Alternatively, you could argue that constructing the entry is a FACTORY METHOD as it is building an object up. I would argue that the method still belongs on the Domain object but that it could use a factory method inside it to actually do the work. Although the thing about factories is that they are not so useful if only one thing ever uses them.

This is also something ive heard said about services. So, for example in this service we have only one client, the web controller. Should there really be a service ? It is already looking more liek and APPLICATION SERVICE, i.e. its not only dealing with domain objects, it is validating a submission and then calling the domain.

It seems that this logic could easily live in the controller.

Finally, what about this validation object ? Should this live inside the domain object aswell ?

We already made the decision to not represent the user response with a custom domain object, i.e. we just use a simple map. The validator however does do some extra validation which requires a database call to find out if the person has already submitted or not for that email.

Without adding repository access to the domain object (which may not be a bad idea) this kind of has to live in the service.

Is the service an APPLICATION service or a DOMAIN service ?

I think that if we set the email address on the competition and then set the responses and THEN validated the competition, it would be a domain service, because the validator would be also a domain level object.

So a rule of thumb:


If a method is making many calls to the same instance of a class, and is purely manipulating domain objects which either belong to or are associated with that instance, it should move onto the domain object

This is quite a simple rule and is basically ENCAPSULATION

Firstly, this method doesn’t have parameters which are domain objects… should there be a domain object which represents the Response from the user, rather than a Map ? Maybe. just using a Map may be simple but it does not declare any intent.

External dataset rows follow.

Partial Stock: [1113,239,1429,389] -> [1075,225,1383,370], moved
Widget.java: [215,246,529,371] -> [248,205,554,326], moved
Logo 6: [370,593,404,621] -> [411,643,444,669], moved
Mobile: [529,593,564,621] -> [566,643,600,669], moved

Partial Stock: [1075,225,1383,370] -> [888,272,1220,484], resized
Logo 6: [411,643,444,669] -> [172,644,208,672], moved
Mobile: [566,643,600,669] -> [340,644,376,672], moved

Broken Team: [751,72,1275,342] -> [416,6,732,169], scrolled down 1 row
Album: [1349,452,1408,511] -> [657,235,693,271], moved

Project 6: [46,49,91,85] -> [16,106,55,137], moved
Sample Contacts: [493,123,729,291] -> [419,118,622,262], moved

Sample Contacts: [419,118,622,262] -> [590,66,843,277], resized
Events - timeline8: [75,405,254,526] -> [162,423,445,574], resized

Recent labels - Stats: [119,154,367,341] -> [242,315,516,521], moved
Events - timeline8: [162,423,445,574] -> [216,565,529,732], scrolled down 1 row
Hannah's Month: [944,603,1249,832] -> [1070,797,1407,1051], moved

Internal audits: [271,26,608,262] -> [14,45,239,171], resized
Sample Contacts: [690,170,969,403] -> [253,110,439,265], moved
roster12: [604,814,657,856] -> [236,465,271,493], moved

I intuitively wanted to move this into a method Competition.enter().

But is it the right thing to do ?

One thing to think about is that a domain service will usually coordinate between domain objects. A really good example is that of transferring money between two accounts – if you put this on account it would be a bit like it was breaking the encapuslation, it would become not obvious which account was which.

Secondly, if the parameters really aren’t a domain object, maybe they shouldnt be on a service but on the domain object.